Geht es nach einer Studie des Meinungsforschungsinstituts YouGov, das 2.000 Briten befragte, fühlen sich 31 Prozent der 14- bis 18-Jährigen oft oder ständig einsam. 24 Prozent der Jungen sagen, dass sie sich bereits einsam gefühlt haben, sieben Prozent leiden täglich unter Einsamkeit.
Mit diesen Daten konfrontiert, sagt Vizekanzler Werner Kogler zum KURIER: "Für alle jungen Menschen ist diese Phase extrem schwierig. Soziale Kontakte, sich auszuprobieren sind bestimmend für dieses Alter. Hier versuchen wir, so viel wie möglich zu ermöglichen und so wenig wie möglich zu beschränken."
Krankheit & Kosten
Bleibt das Gefühl des Allein- und Einsamseins unbehandelt, macht es psychisch und physisch krank. Kalkulationen aus den USA zeigen: pro Betroffenem fallen in den USA für die Krankenversicherungen jährlich umgerechnet etwa 1.360 € an Mehrkosten für durch Einsamkeit verursachte/verstärkte Erkrankungen an. Umgerechnet auf Österreich ergeben sich laut Seniorenbund Zusatzkosten von 579 Millionen € pro Jahr.

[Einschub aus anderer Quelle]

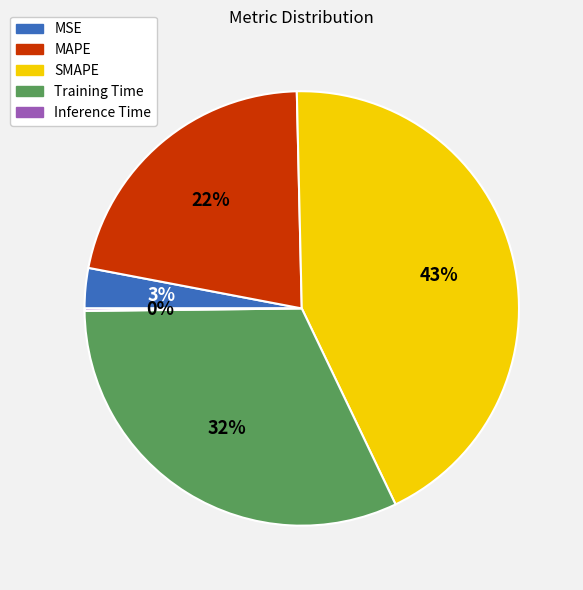

What percentage is the SMAPE slice, to the nearest percent?

43%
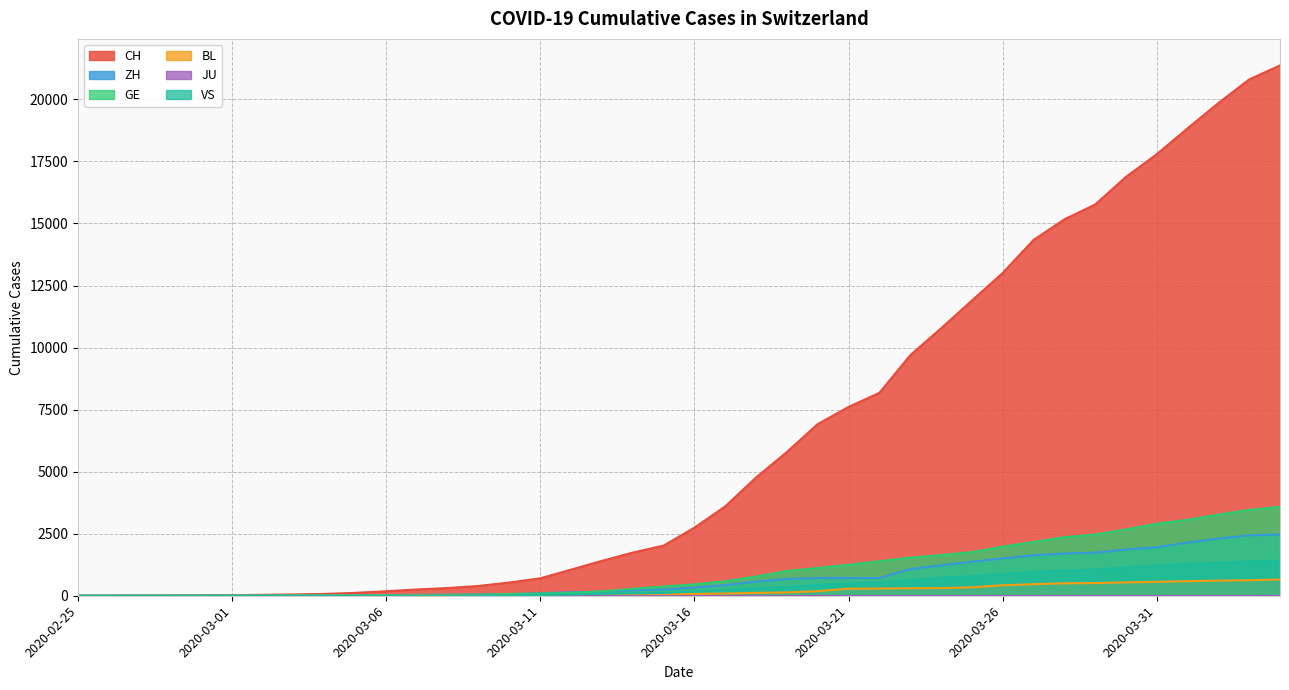

What is the spread (max minus min) of values at 2020-02-28?

12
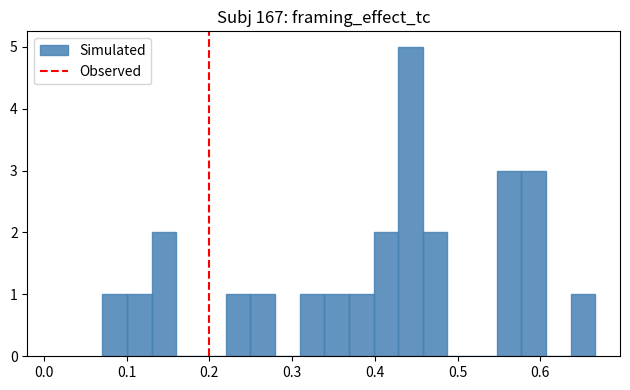

Read against the x-axis, roughly where is the centre of the tallest bar?

0.44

Was die Bundesregierung nun konkret nach dem Runden Tisch tun wird, das sei "ergebnisoffen". Was sie tun soll, das sagt Caritas-Präsident Landau: "Ein breites Bündnis von Bundesregierung, Ländern, Gemeinden, Hilfsorganisationen und Zivilgesellschaft schaffen." Es gelte, Einsamkeit zu enttabuisieren, der Thematik ein Gesicht zu geben. "Deshalb bin ich für einen Regierungsbeauftragten gegen Einsamkeit, der abseits der Tagespolitik agiert und reagieren kann."
Speziell für Ältere plädiert Korosec für eine Raumplanung, wo alles Nötige zu Fuß erreichbar ist. Dazu zähle auch ein flächendeckendes Angebot an Senioren-WGs und die Attraktivierung des Ehrenamtes für über 60-Jährige sowie, wo möglich, ein gemeinsamer Mittagstisch als Alternative zu Essen auf Rädern.